_Task details_
Reproduce the source text of every item below line for line, without any changes, and leave the pictures out of your output.

(Stored items)
▬▬▬
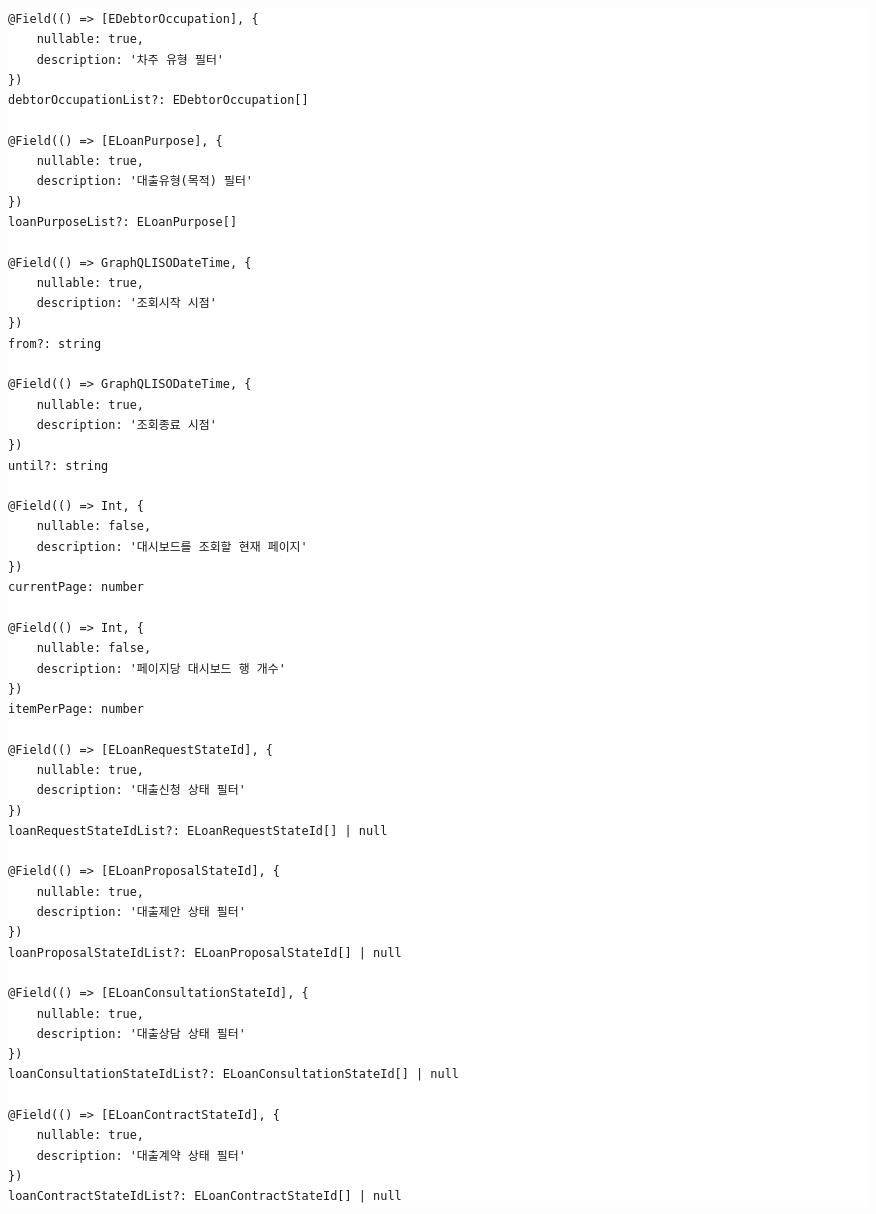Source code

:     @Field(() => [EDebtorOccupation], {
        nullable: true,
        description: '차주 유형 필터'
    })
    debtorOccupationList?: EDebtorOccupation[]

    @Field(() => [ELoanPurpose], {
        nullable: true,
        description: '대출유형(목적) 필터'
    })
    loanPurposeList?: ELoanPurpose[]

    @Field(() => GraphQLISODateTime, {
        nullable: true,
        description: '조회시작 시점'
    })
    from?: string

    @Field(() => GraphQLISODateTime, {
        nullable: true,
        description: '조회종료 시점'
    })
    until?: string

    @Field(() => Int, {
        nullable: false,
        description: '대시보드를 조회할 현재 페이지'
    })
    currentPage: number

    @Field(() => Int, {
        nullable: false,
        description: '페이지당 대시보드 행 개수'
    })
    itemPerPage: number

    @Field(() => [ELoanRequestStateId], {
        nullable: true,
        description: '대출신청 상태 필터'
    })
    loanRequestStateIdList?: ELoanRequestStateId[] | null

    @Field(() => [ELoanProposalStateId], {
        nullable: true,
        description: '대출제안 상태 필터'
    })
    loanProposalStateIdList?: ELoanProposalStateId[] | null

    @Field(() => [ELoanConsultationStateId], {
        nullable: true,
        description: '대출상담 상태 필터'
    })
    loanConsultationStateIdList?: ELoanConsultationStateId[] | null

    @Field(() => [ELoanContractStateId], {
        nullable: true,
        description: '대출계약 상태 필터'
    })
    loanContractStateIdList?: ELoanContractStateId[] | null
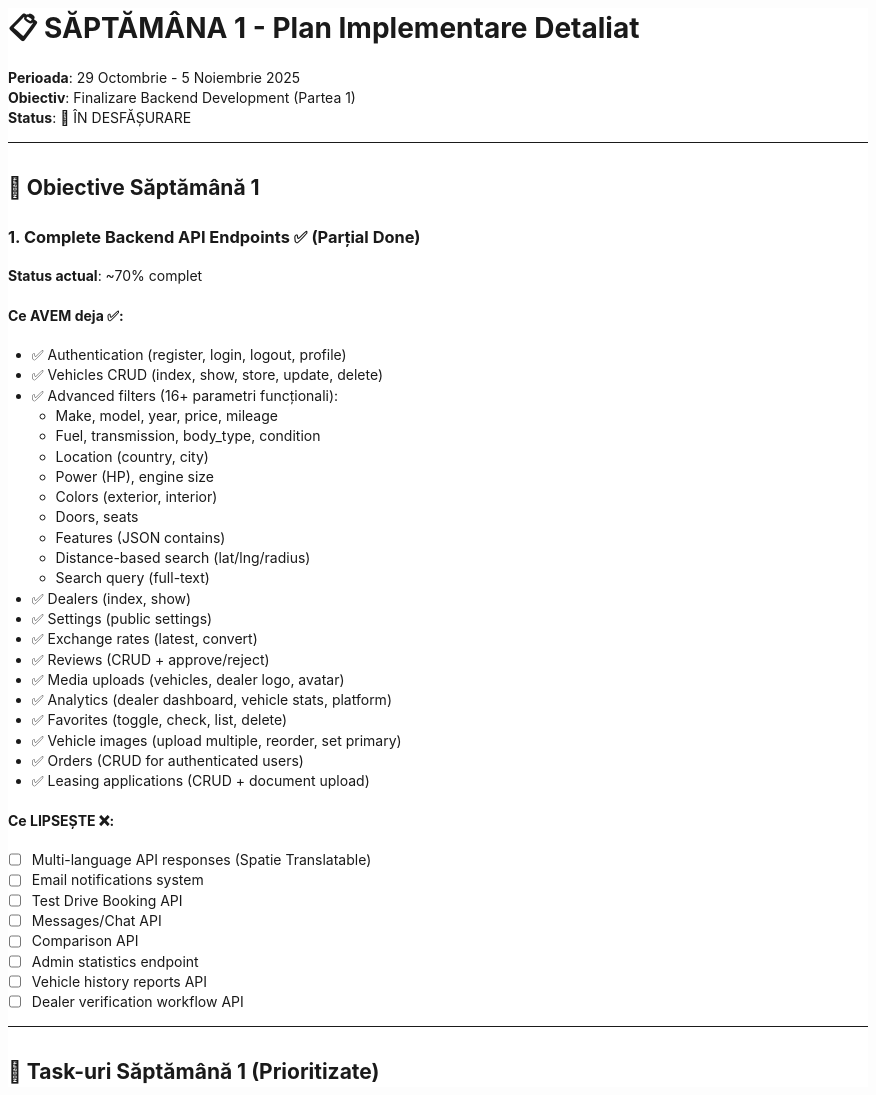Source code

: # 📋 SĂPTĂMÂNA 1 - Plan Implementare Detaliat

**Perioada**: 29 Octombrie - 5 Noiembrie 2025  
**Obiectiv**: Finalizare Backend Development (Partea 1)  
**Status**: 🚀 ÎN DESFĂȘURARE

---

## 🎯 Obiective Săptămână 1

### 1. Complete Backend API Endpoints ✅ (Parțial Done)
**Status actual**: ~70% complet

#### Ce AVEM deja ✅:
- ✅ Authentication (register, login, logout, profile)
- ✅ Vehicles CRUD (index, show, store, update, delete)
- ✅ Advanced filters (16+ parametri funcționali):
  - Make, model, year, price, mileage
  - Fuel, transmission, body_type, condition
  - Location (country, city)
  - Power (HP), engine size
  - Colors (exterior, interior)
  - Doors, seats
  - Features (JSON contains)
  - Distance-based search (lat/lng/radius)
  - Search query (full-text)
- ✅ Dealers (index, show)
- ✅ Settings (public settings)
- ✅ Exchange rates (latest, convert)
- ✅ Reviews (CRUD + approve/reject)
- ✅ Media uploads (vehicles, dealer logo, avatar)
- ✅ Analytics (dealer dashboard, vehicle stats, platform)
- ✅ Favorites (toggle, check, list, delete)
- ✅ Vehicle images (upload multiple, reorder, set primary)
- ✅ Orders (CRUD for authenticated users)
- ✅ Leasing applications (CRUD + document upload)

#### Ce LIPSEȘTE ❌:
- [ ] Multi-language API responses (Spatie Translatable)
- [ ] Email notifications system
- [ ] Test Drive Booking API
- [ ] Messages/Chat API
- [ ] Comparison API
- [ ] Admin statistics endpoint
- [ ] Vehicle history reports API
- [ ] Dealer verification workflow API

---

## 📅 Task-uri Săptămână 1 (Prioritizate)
▬▬▬
_Task response_
Source code

:     @Field(() => [EDebtorOccupation], {
        nullable: true,
        description: '차주 유형 필터'
    })
    debtorOccupationList?: EDebtorOccupation[]

    @Field(() => [ELoanPurpose], {
        nullable: true,
        description: '대출유형(목적) 필터'
    })
    loanPurposeList?: ELoanPurpose[]

    @Field(() => GraphQLISODateTime, {
        nullable: true,
        description: '조회시작 시점'
    })
    from?: string

    @Field(() => GraphQLISODateTime, {
        nullable: true,
        description: '조회종료 시점'
    })
    until?: string

    @Field(() => Int, {
        nullable: false,
        description: '대시보드를 조회할 현재 페이지'
    })
    currentPage: number

    @Field(() => Int, {
        nullable: false,
        description: '페이지당 대시보드 행 개수'
    })
    itemPerPage: number

    @Field(() => [ELoanRequestStateId], {
        nullable: true,
        description: '대출신청 상태 필터'
    })
    loanRequestStateIdList?: ELoanRequestStateId[] | null

    @Field(() => [ELoanProposalStateId], {
        nullable: true,
        description: '대출제안 상태 필터'
    })
    loanProposalStateIdList?: ELoanProposalStateId[] | null

    @Field(() => [ELoanConsultationStateId], {
        nullable: true,
        description: '대출상담 상태 필터'
    })
    loanConsultationStateIdList?: ELoanConsultationStateId[] | null

    @Field(() => [ELoanContractStateId], {
        nullable: true,
        description: '대출계약 상태 필터'
    })
    loanContractStateIdList?: ELoanContractStateId[] | null
Source code

: # 📋 SĂPTĂMÂNA 1 - Plan Implementare Detaliat

**Perioada**: 29 Octombrie - 5 Noiembrie 2025  
**Obiectiv**: Finalizare Backend Development (Partea 1)  
**Status**: 🚀 ÎN DESFĂȘURARE

---

## 🎯 Obiective Săptămână 1

### 1. Complete Backend API Endpoints ✅ (Parțial Done)
**Status actual**: ~70% complet

#### Ce AVEM deja ✅:
- ✅ Authentication (register, login, logout, profile)
- ✅ Vehicles CRUD (index, show, store, update, delete)
- ✅ Advanced filters (16+ parametri funcționali):
  - Make, model, year, price, mileage
  - Fuel, transmission, body_type, condition
  - Location (country, city)
  - Power (HP), engine size
  - Colors (exterior, interior)
  - Doors, seats
  - Features (JSON contains)
  - Distance-based search (lat/lng/radius)
  - Search query (full-text)
- ✅ Dealers (index, show)
- ✅ Settings (public settings)
- ✅ Exchange rates (latest, convert)
- ✅ Reviews (CRUD + approve/reject)
- ✅ Media uploads (vehicles, dealer logo, avatar)
- ✅ Analytics (dealer dashboard, vehicle stats, platform)
- ✅ Favorites (toggle, check, list, delete)
- ✅ Vehicle images (upload multiple, reorder, set primary)
- ✅ Orders (CRUD for authenticated users)
- ✅ Leasing applications (CRUD + document upload)

#### Ce LIPSEȘTE ❌:
- [ ] Multi-language API responses (Spatie Translatable)
- [ ] Email notifications system
- [ ] Test Drive Booking API
- [ ] Messages/Chat API
- [ ] Comparison API
- [ ] Admin statistics endpoint
- [ ] Vehicle history reports API
- [ ] Dealer verification workflow API

---

## 📅 Task-uri Săptămână 1 (Prioritizate)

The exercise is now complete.